On what we run toward and what we lose sight of along the way.
Everything is temporary.
Maybe we humans understand it late. Or sometimes we don’t understand it at all. We run behind money, stability, success, goals and what not. Not because those things are wrong — some of them are essential. But they are not the essence of life.
And everything is temporary. What matters at the end of everything is maybe nothing. Or maybe it is the moments we thought did not matter at all.
I realised this when I lost my pet recently.
I am still not able to digest the fact that he is not there with me. Because somewhere I realised, after his loss, that he was my unsaid comfort. Whenever I was not willing to go anywhere, he became my reason — and the most beautiful one — because spending time with him mattered more than any trip or function.
My most beautiful moments included him. And I took him for granted — in a good way. But maybe that is why it is hard to believe he is not there.
In fact, he taught me to be myself. Maybe just to be in the present. Which I am still learning to do because I am still analysing why he left me.
What People Don’t Understand
Often now, people take this as if I am being very much a dog lover and don’t think about anything else. But that is not the case with me. At least.
Before Gabbar came into my life, I was dealing with life issues — which, in some way or the other, we all do. But he became my comfort in that chaos. He being a Saint Bernard, giant in size, often cuddling him became the most delightful thing. So maybe his physical presence mattered to me the most.
But after his loss, I realised how loss can actually make you rethink everything. What we are doing. Why we are doing everything.
The Question That Changes Everything
I then started to realise how much we keep thinking about the past or the future.
When will I get this? Why did that happen? What if this goes wrong? What if I don’t achieve that?
Why can’t we think beyond that?
***
(Problem statement): Shorten the paragraph of the essay on loss that begins "Before Gabbar came into my life," keeping its main facts. The material that follows has no connection to the essay above.

(Entries supplied):
***
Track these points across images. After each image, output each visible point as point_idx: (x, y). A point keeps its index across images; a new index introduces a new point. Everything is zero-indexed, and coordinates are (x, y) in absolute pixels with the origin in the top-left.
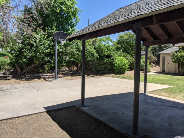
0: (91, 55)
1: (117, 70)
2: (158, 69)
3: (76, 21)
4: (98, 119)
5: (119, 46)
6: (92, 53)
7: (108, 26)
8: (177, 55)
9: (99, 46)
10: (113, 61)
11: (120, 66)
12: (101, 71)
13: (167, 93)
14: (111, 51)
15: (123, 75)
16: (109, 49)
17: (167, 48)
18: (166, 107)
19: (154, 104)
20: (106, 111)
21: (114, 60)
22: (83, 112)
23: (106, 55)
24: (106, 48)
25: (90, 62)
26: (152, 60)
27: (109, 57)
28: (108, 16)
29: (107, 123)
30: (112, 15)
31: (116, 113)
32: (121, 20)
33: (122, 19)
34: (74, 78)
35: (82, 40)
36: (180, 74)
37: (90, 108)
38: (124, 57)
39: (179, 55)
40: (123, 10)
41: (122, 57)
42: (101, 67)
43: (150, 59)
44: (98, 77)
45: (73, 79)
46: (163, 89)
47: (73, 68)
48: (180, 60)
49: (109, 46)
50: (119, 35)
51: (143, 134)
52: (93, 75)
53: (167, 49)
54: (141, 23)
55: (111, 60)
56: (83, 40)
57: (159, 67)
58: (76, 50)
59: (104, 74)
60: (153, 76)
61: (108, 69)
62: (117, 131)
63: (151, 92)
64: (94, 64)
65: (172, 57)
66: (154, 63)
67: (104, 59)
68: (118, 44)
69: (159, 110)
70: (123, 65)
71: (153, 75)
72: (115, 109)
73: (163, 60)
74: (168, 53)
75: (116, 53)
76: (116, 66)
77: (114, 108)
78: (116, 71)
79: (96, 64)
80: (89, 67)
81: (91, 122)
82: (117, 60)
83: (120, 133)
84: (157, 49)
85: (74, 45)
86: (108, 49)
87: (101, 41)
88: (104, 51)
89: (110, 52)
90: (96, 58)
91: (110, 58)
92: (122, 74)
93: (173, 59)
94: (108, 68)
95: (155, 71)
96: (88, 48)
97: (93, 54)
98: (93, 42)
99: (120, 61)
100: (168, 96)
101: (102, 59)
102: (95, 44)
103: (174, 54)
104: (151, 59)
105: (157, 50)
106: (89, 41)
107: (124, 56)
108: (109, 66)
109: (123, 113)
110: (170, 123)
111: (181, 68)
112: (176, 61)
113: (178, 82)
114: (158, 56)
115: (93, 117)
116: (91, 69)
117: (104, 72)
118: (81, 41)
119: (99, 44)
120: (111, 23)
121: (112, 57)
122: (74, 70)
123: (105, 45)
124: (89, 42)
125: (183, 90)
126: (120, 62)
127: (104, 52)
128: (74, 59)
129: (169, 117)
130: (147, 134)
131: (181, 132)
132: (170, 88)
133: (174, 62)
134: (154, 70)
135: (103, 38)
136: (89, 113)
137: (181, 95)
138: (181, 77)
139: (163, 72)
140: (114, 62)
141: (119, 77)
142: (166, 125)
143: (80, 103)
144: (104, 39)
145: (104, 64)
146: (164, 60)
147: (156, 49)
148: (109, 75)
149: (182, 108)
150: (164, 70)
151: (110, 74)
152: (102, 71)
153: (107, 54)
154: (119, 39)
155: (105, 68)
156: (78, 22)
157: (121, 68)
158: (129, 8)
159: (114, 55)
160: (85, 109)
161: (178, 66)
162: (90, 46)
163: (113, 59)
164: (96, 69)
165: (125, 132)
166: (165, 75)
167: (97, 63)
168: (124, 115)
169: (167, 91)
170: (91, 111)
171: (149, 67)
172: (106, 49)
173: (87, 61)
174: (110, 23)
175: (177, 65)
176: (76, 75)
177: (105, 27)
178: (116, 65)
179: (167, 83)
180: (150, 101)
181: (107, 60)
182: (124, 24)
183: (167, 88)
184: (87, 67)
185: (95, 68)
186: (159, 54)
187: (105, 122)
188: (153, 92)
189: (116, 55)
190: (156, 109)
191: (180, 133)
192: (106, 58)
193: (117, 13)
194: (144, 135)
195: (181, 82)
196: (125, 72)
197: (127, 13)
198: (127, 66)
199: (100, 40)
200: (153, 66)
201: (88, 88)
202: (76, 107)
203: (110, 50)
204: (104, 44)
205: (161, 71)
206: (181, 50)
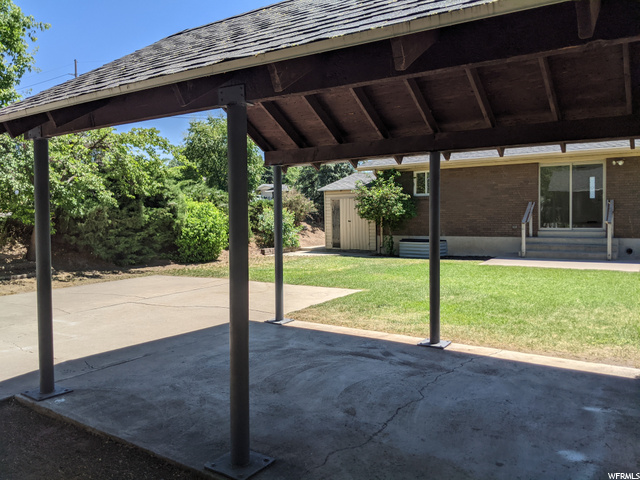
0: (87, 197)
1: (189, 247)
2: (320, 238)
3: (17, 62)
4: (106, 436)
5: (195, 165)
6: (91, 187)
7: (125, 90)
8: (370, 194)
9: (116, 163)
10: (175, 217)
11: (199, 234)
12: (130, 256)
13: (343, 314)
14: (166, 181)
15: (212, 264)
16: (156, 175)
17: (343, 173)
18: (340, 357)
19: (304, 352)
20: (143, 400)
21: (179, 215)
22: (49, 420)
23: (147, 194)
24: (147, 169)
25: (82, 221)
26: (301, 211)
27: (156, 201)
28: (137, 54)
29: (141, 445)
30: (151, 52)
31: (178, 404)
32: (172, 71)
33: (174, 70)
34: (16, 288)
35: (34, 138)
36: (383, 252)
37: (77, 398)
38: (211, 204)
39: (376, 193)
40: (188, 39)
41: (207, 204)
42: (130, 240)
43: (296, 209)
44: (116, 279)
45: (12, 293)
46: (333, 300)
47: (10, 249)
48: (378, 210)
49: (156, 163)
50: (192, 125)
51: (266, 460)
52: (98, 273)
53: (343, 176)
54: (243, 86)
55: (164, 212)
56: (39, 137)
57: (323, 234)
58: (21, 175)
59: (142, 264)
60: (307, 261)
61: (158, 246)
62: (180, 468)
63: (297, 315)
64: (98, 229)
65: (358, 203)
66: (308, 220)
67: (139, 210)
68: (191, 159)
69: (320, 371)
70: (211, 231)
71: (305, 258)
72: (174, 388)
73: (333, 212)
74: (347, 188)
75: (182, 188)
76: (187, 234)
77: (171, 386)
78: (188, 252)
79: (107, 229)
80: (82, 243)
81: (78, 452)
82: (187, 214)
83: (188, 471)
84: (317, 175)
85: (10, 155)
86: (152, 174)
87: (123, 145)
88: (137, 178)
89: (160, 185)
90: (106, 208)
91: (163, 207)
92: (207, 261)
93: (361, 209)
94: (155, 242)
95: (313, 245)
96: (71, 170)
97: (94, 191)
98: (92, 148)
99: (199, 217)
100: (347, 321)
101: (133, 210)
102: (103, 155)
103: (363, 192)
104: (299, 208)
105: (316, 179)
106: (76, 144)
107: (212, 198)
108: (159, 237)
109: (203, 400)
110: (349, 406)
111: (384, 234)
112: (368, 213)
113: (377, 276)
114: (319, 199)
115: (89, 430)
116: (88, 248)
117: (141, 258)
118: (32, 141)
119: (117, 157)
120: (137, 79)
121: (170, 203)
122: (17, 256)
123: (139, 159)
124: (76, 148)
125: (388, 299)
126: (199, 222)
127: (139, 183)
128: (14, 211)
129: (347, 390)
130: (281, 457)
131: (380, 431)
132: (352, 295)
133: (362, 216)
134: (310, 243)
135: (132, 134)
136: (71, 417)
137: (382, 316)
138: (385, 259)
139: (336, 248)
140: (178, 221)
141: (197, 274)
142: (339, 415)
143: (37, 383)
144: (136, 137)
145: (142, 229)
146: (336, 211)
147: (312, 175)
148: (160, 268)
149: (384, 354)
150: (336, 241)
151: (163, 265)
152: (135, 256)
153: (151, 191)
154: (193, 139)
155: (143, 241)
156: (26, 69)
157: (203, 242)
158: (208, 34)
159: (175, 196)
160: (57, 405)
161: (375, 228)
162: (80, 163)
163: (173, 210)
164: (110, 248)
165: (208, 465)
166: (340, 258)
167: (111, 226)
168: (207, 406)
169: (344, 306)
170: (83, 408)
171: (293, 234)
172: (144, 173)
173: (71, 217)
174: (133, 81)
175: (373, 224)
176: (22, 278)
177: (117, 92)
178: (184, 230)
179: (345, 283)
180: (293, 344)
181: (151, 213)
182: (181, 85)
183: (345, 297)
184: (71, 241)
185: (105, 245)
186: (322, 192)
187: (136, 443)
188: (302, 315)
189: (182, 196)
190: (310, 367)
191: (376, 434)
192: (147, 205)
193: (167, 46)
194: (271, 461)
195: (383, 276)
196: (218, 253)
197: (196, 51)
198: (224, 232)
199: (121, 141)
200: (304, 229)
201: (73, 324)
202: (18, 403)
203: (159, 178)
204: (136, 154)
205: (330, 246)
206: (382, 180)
***
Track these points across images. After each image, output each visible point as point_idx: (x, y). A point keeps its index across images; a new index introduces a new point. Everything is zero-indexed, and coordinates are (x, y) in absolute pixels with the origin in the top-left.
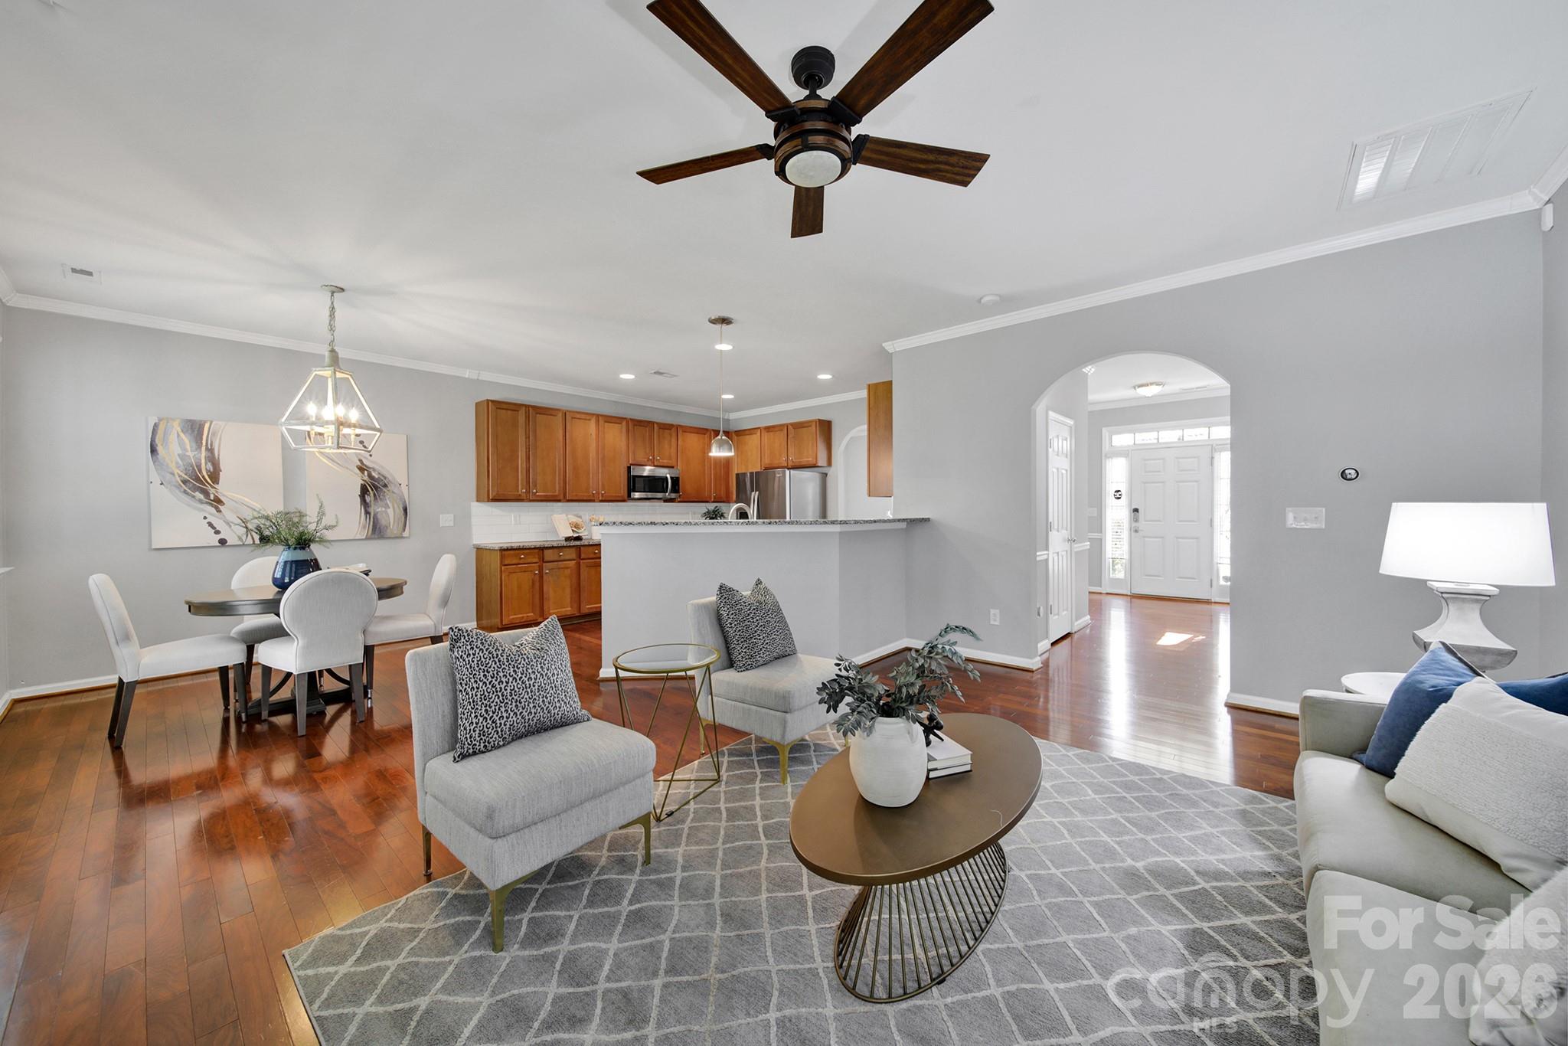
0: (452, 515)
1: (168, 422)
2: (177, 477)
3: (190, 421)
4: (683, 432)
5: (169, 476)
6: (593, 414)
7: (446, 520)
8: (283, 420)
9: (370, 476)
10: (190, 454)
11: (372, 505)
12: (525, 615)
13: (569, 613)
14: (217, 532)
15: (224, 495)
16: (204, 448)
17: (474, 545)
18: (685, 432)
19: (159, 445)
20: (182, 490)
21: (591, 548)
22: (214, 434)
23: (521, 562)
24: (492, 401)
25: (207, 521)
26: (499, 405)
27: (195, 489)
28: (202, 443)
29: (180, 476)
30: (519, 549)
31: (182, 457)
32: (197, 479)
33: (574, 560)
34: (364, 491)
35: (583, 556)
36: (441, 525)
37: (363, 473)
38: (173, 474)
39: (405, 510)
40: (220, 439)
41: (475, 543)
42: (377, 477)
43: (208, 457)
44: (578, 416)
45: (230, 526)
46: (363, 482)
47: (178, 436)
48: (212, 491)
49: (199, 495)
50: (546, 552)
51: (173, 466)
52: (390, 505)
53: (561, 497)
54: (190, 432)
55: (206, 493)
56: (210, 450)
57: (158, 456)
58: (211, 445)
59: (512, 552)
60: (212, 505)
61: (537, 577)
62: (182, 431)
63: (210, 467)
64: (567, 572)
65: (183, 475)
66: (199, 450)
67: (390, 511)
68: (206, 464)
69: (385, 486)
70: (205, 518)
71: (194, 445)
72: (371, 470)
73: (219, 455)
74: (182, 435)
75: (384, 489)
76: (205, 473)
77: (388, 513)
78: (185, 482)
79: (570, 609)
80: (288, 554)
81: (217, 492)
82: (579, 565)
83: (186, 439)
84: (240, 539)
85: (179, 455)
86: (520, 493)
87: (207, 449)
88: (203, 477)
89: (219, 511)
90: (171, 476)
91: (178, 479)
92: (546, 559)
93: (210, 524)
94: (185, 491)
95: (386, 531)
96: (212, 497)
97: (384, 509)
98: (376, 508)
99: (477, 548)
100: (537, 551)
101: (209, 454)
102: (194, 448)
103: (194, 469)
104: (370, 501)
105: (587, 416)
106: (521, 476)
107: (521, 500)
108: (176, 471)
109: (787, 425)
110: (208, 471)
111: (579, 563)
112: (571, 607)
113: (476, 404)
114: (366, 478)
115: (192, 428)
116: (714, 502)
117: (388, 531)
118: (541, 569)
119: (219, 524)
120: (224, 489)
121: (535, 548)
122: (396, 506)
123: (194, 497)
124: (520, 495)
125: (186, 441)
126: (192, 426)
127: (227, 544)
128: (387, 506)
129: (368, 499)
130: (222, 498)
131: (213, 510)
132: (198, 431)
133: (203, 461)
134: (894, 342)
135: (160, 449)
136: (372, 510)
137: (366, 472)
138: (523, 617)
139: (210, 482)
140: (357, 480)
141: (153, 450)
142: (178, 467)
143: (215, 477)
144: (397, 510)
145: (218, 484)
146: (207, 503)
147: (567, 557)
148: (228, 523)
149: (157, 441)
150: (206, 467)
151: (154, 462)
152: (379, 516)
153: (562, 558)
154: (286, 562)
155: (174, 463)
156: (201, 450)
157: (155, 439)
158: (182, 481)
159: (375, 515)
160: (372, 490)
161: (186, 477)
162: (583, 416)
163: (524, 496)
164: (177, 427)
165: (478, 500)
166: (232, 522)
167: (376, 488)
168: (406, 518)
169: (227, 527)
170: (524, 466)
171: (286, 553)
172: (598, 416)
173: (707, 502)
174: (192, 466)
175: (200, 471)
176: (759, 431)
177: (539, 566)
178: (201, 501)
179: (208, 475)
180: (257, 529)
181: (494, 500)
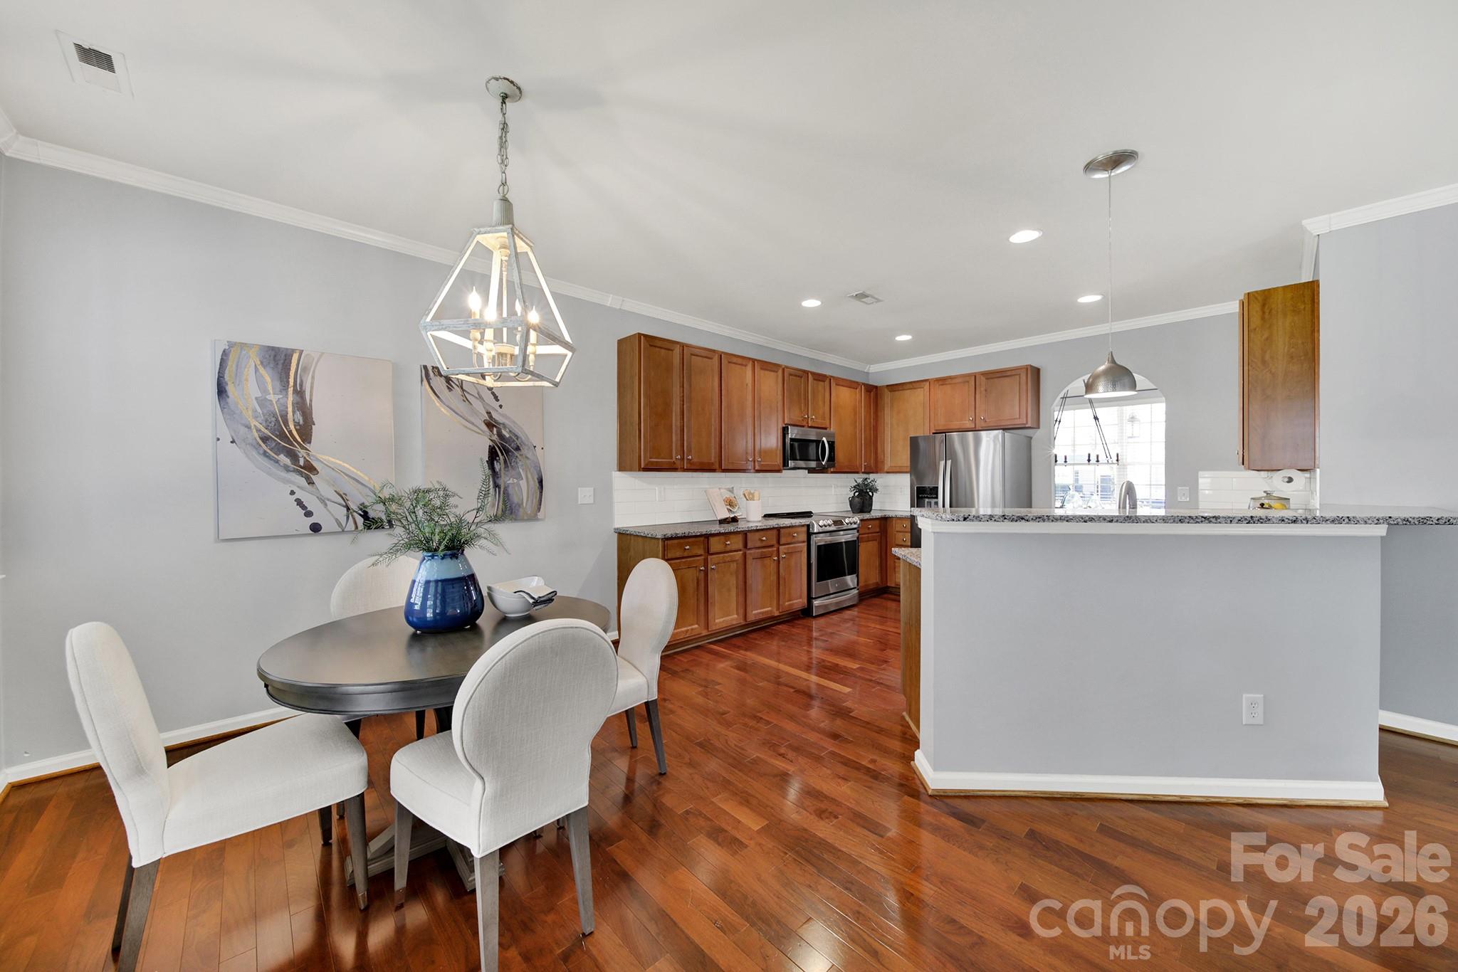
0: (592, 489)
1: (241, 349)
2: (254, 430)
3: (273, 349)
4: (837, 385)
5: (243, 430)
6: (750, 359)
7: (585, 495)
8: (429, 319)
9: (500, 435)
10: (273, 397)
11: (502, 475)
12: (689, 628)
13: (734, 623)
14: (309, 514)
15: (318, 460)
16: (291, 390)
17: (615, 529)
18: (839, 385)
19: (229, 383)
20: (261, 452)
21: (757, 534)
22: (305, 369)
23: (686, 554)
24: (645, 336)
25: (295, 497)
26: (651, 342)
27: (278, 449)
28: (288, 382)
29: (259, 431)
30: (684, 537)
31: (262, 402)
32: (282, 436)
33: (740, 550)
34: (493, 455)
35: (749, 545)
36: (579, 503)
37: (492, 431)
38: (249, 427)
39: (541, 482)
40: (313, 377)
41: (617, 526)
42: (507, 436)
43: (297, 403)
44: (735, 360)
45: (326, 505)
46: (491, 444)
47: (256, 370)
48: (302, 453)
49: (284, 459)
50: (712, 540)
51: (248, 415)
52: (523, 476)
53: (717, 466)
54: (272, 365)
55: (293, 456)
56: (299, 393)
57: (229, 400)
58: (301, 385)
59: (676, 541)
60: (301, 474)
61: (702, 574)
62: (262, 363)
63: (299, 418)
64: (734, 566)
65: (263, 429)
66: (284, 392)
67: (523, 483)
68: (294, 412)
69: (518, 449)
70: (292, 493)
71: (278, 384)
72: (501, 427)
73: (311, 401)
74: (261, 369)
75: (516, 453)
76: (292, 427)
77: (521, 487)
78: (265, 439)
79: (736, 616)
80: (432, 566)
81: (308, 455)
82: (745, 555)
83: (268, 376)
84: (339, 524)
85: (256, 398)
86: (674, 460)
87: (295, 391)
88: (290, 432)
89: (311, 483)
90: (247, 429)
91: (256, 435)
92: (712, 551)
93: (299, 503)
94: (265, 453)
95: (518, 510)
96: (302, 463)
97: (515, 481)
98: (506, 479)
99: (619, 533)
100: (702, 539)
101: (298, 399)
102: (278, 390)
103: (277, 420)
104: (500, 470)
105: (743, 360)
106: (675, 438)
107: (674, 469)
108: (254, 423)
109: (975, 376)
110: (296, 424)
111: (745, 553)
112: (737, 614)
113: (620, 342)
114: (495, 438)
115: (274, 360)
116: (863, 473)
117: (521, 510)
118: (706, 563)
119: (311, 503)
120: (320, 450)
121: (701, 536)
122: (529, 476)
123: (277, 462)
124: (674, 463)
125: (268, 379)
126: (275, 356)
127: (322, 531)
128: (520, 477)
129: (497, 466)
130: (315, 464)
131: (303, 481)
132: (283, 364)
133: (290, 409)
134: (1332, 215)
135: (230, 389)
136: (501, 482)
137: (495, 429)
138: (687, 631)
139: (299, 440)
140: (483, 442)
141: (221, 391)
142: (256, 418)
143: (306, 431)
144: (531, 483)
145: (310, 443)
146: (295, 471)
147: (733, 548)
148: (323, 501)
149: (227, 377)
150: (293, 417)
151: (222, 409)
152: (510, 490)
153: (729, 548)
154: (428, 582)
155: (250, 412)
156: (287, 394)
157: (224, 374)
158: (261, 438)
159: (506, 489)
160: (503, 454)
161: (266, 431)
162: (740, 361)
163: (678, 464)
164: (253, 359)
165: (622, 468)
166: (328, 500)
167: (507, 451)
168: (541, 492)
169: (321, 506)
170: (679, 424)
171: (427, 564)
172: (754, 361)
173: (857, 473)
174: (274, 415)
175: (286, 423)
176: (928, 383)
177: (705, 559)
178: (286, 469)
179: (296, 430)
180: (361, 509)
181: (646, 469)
***
(Answer): Before Gabbar, I was dealing with the life issues everyone faces. He became my comfort in that chaos. Since he was a giant Saint Bernard, cuddling him was a great delight, so his physical presence perhaps mattered most to me.